**Dataset excerpts**
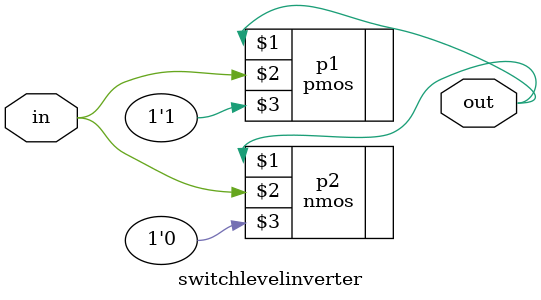
<source format=v>
module switchlevelinverter(
input in,
output out
);
pmos p1(out, in, 1'b1);
nmos p2(out, in, 1'b0);
endmodule



/*OUTPUT 
meenakshi@meenakshi-Inspiron-3501:~/verilog/switchlevelinverter$ vvp switchlevelinverter.out
VCD info: dumpfile switchlevelinverter.vcd opened for output.
$time=0|in=0|out=z
$time=10|in=1|out=z
$time=20|in=0|out=z
switchlevelinverter_tb.v:16: $finish called at 30 (1s)
*/

</source>
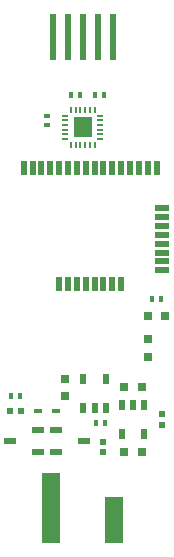
<source format=gtp>
G04*
G04 #@! TF.GenerationSoftware,Altium Limited,Altium Designer,18.1.6 (161)*
G04*
G04 Layer_Color=8421504*
%FSLAX24Y24*%
%MOIN*%
G70*
G01*
G75*
%ADD15R,0.0236X0.1575*%
%ADD16R,0.0315X0.0315*%
%ADD17O,0.0236X0.0079*%
%ADD18O,0.0079X0.0236*%
%ADD19R,0.0606X0.0669*%
%ADD20R,0.0197X0.0157*%
%ADD21R,0.0157X0.0197*%
%ADD22R,0.0197X0.0472*%
%ADD23R,0.0472X0.0197*%
%ADD24R,0.0315X0.0315*%
%ADD25R,0.0394X0.0236*%
%ADD26R,0.0591X0.1575*%
%ADD27R,0.0591X0.2362*%
%ADD28R,0.0217X0.0217*%
%ADD29R,0.0256X0.0157*%
%ADD30R,0.0217X0.0217*%
%ADD31R,0.0217X0.0335*%
D15*
X500Y16890D02*
D03*
X1000D02*
D03*
X-1000D02*
D03*
X-500D02*
D03*
X0D02*
D03*
D16*
X2165Y6831D02*
D03*
Y6240D02*
D03*
X-591Y5502D02*
D03*
Y4911D02*
D03*
D17*
X591Y13484D02*
D03*
Y13642D02*
D03*
Y13799D02*
D03*
Y13957D02*
D03*
Y14114D02*
D03*
Y14272D02*
D03*
X-591D02*
D03*
Y14114D02*
D03*
Y13957D02*
D03*
Y13799D02*
D03*
Y13642D02*
D03*
Y13484D02*
D03*
D18*
X394Y14468D02*
D03*
X236D02*
D03*
X79D02*
D03*
X-79D02*
D03*
X-236D02*
D03*
X-394D02*
D03*
Y13287D02*
D03*
X-236D02*
D03*
X-79D02*
D03*
X79D02*
D03*
X236D02*
D03*
X394D02*
D03*
D19*
X0Y13878D02*
D03*
D20*
X-1181Y14272D02*
D03*
Y13957D02*
D03*
D21*
X394Y14961D02*
D03*
X709D02*
D03*
X-79D02*
D03*
X-394D02*
D03*
X2618Y8169D02*
D03*
X2303D02*
D03*
X-2402Y4921D02*
D03*
X-2087D02*
D03*
X748Y4035D02*
D03*
X433D02*
D03*
D22*
X-787Y8661D02*
D03*
X1280D02*
D03*
X689D02*
D03*
X984D02*
D03*
X-492D02*
D03*
X98D02*
D03*
X-197D02*
D03*
X394D02*
D03*
X-1083Y12520D02*
D03*
X-1673D02*
D03*
X-1378D02*
D03*
X-1968D02*
D03*
X394D02*
D03*
X-197D02*
D03*
X98D02*
D03*
X-787D02*
D03*
X-492D02*
D03*
X984D02*
D03*
X689D02*
D03*
X1575D02*
D03*
X1280D02*
D03*
X1870D02*
D03*
X2165D02*
D03*
X2461D02*
D03*
D23*
X2638Y11181D02*
D03*
Y10886D02*
D03*
Y9114D02*
D03*
Y9409D02*
D03*
Y9705D02*
D03*
Y10000D02*
D03*
Y10295D02*
D03*
Y10591D02*
D03*
D24*
X2165Y7579D02*
D03*
X2756D02*
D03*
X1378Y5217D02*
D03*
X1969D02*
D03*
X1378Y3051D02*
D03*
X1969D02*
D03*
D25*
X-886Y3799D02*
D03*
Y3051D02*
D03*
X59Y3425D02*
D03*
X-1476Y3051D02*
D03*
Y3799D02*
D03*
X-2421Y3425D02*
D03*
D26*
X1043Y787D02*
D03*
D27*
X-1043Y1181D02*
D03*
D28*
X689Y3406D02*
D03*
Y3051D02*
D03*
X2657Y4311D02*
D03*
Y3957D02*
D03*
D29*
X-886Y4429D02*
D03*
X-1476D02*
D03*
D30*
X-2421D02*
D03*
X-2067D02*
D03*
D31*
X2047Y3652D02*
D03*
X1299D02*
D03*
Y4616D02*
D03*
X1673D02*
D03*
X2047D02*
D03*
X20Y5502D02*
D03*
X768D02*
D03*
Y4537D02*
D03*
X394D02*
D03*
X20D02*
D03*
M02*

</source>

**Directions**
In your copy of the listing, please omit the pictures and keep every word exact.

**Task answer**
<source format=v>
module switchlevelinverter(
input in,
output out
);
pmos p1(out, in, 1'b1);
nmos p2(out, in, 1'b0);
endmodule



/*OUTPUT 
meenakshi@meenakshi-Inspiron-3501:~/verilog/switchlevelinverter$ vvp switchlevelinverter.out
VCD info: dumpfile switchlevelinverter.vcd opened for output.
$time=0|in=0|out=z
$time=10|in=1|out=z
$time=20|in=0|out=z
switchlevelinverter_tb.v:16: $finish called at 30 (1s)
*/

</source>
<source format=gtp>
G04*
G04 #@! TF.GenerationSoftware,Altium Limited,Altium Designer,18.1.6 (161)*
G04*
G04 Layer_Color=8421504*
%FSLAX24Y24*%
%MOIN*%
G70*
G01*
G75*
%ADD15R,0.0236X0.1575*%
%ADD16R,0.0315X0.0315*%
%ADD17O,0.0236X0.0079*%
%ADD18O,0.0079X0.0236*%
%ADD19R,0.0606X0.0669*%
%ADD20R,0.0197X0.0157*%
%ADD21R,0.0157X0.0197*%
%ADD22R,0.0197X0.0472*%
%ADD23R,0.0472X0.0197*%
%ADD24R,0.0315X0.0315*%
%ADD25R,0.0394X0.0236*%
%ADD26R,0.0591X0.1575*%
%ADD27R,0.0591X0.2362*%
%ADD28R,0.0217X0.0217*%
%ADD29R,0.0256X0.0157*%
%ADD30R,0.0217X0.0217*%
%ADD31R,0.0217X0.0335*%
D15*
X500Y16890D02*
D03*
X1000D02*
D03*
X-1000D02*
D03*
X-500D02*
D03*
X0D02*
D03*
D16*
X2165Y6831D02*
D03*
Y6240D02*
D03*
X-591Y5502D02*
D03*
Y4911D02*
D03*
D17*
X591Y13484D02*
D03*
Y13642D02*
D03*
Y13799D02*
D03*
Y13957D02*
D03*
Y14114D02*
D03*
Y14272D02*
D03*
X-591D02*
D03*
Y14114D02*
D03*
Y13957D02*
D03*
Y13799D02*
D03*
Y13642D02*
D03*
Y13484D02*
D03*
D18*
X394Y14468D02*
D03*
X236D02*
D03*
X79D02*
D03*
X-79D02*
D03*
X-236D02*
D03*
X-394D02*
D03*
Y13287D02*
D03*
X-236D02*
D03*
X-79D02*
D03*
X79D02*
D03*
X236D02*
D03*
X394D02*
D03*
D19*
X0Y13878D02*
D03*
D20*
X-1181Y14272D02*
D03*
Y13957D02*
D03*
D21*
X394Y14961D02*
D03*
X709D02*
D03*
X-79D02*
D03*
X-394D02*
D03*
X2618Y8169D02*
D03*
X2303D02*
D03*
X-2402Y4921D02*
D03*
X-2087D02*
D03*
X748Y4035D02*
D03*
X433D02*
D03*
D22*
X-787Y8661D02*
D03*
X1280D02*
D03*
X689D02*
D03*
X984D02*
D03*
X-492D02*
D03*
X98D02*
D03*
X-197D02*
D03*
X394D02*
D03*
X-1083Y12520D02*
D03*
X-1673D02*
D03*
X-1378D02*
D03*
X-1968D02*
D03*
X394D02*
D03*
X-197D02*
D03*
X98D02*
D03*
X-787D02*
D03*
X-492D02*
D03*
X984D02*
D03*
X689D02*
D03*
X1575D02*
D03*
X1280D02*
D03*
X1870D02*
D03*
X2165D02*
D03*
X2461D02*
D03*
D23*
X2638Y11181D02*
D03*
Y10886D02*
D03*
Y9114D02*
D03*
Y9409D02*
D03*
Y9705D02*
D03*
Y10000D02*
D03*
Y10295D02*
D03*
Y10591D02*
D03*
D24*
X2165Y7579D02*
D03*
X2756D02*
D03*
X1378Y5217D02*
D03*
X1969D02*
D03*
X1378Y3051D02*
D03*
X1969D02*
D03*
D25*
X-886Y3799D02*
D03*
Y3051D02*
D03*
X59Y3425D02*
D03*
X-1476Y3051D02*
D03*
Y3799D02*
D03*
X-2421Y3425D02*
D03*
D26*
X1043Y787D02*
D03*
D27*
X-1043Y1181D02*
D03*
D28*
X689Y3406D02*
D03*
Y3051D02*
D03*
X2657Y4311D02*
D03*
Y3957D02*
D03*
D29*
X-886Y4429D02*
D03*
X-1476D02*
D03*
D30*
X-2421D02*
D03*
X-2067D02*
D03*
D31*
X2047Y3652D02*
D03*
X1299D02*
D03*
Y4616D02*
D03*
X1673D02*
D03*
X2047D02*
D03*
X20Y5502D02*
D03*
X768D02*
D03*
Y4537D02*
D03*
X394D02*
D03*
X20D02*
D03*
M02*

</source>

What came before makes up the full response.